In a few days I will finish my internship. When I look back, I’ve honestly had a good time. It’s been busy, with long hours, and little sleep but I learned a whole lot and enjoyed being able to treat a patient as truly my own, without having to search for a resident to co-sign my orders like I had to in medical school. Although, for my own sanity, I’ll ignore the pages at 3am from nurses informing me their patient hasn’t had a bowel movement in however many days or that they have a “fever” of 99.1F.
There are a lot of thoughts I have at the end of this year. I’d like to relay a few that I think relate to the policy points we talk about on DFA Progress Notes.
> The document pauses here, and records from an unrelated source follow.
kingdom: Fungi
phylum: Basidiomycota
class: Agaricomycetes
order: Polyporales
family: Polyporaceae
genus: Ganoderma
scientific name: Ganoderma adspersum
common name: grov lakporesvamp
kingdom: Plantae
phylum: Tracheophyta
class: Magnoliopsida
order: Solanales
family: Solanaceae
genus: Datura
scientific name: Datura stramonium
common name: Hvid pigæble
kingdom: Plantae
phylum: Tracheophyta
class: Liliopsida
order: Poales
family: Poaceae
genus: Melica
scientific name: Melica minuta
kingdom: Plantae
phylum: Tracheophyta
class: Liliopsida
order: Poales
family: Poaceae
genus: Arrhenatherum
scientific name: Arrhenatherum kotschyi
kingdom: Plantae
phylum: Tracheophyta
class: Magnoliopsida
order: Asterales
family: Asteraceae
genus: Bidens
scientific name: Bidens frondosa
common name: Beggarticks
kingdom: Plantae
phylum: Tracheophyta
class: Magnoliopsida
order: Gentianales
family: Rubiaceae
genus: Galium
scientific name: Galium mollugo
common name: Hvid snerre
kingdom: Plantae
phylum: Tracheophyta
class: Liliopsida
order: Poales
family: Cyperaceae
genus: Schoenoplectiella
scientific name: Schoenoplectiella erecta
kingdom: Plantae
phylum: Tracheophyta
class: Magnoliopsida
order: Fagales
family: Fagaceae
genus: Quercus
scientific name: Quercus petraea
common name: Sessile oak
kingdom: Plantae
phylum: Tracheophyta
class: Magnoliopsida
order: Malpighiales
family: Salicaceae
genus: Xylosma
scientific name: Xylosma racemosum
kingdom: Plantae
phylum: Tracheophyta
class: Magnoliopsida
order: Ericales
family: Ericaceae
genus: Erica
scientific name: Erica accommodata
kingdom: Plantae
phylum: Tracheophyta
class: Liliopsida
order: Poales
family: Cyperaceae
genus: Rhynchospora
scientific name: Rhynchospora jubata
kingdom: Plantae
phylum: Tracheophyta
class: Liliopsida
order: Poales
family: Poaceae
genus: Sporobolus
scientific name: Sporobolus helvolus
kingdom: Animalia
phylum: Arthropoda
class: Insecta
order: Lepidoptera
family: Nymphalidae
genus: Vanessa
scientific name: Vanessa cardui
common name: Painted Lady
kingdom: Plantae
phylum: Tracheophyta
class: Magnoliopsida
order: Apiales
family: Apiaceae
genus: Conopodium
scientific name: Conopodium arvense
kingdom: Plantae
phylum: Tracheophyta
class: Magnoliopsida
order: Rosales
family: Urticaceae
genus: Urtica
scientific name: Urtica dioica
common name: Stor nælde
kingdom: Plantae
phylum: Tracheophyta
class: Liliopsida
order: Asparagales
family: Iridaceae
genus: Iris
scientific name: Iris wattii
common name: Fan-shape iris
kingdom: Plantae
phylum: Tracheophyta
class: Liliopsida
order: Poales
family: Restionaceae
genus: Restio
1. Disease can strike anyone. Right now on my census are two patients, each around the same age and each with a stroke. One patient has no cardiovascular risk factors, ran marathons, has no family history of early stroke or heart attack, and has an extremely nice and supporting family. My other patient has known severe hypertension that was uncontrolled due to medication noncompliance, is obese, smokes like a chimney, has a strong family history of early cardiovascular events, and occasionally samples some of the street drugs that he deals. In either case we treat the patient with the same quality of care regardless of whether they “were a set up for it”. Indeed, the latter patient needs even more effort on the part of the medical system to ensure he gets the care he needs. At times it seems proposed policies espouse punitive measures against those with the worst habits or specifically try to make savings through cutting programs for those with the least resources. I argue that to promote better outcomes we need to target services to encourage our latter patient to be more like the former – although there’s no guarantee that doing so will ensure they never suffer a stroke or similar adverse event.
2. Residency training should include education in health policy. Rounds, morning reports, and noon conferences at my hospital offer the standard menu of interpreting ABGs and studies on rate versus rhythm control for atrial fibrillation. However, what’s missing is discussion of the “meaningful use” provision for Health IT adoption and what the ACO Shared Savings Program means for solo practitioners. Based on conversations with friends in other programs around the nation, this isn’t unique to my program. American medical practice is soon going to be determined almost as much by the policies that Congress legislates as which antihypertensives has evidence in heart failure management. Seeing as residency is learning to put into practice the basic science we learned in medical school, we should get specific training on what these policies will mean for our practice.
3. Medical residency and fellowship training needs to be streamlined. One of the incoming interns I will be signing off to did the coronary angiography study for a patient I discharged last week. He completed cardiology training in Israel and a fellowship in interventional cardiology at my hospital. But, to practice in the US, he now has to complete an internship and year of residency at our hospital, after his fellowship. How does that make sense? With an ever-increasing emphasis of subspecialization, training in medicine is becoming ever longer and more convoluted. Seeing as residency and fellowship training is essentially indentured servitude, medicine is becoming a luxury profession – in that you have to significant financial support from outside sources (e.g. parents, spouse, loans) beyond your brains and hard work just to be able to practice. This, to me, also doesn’t make sense.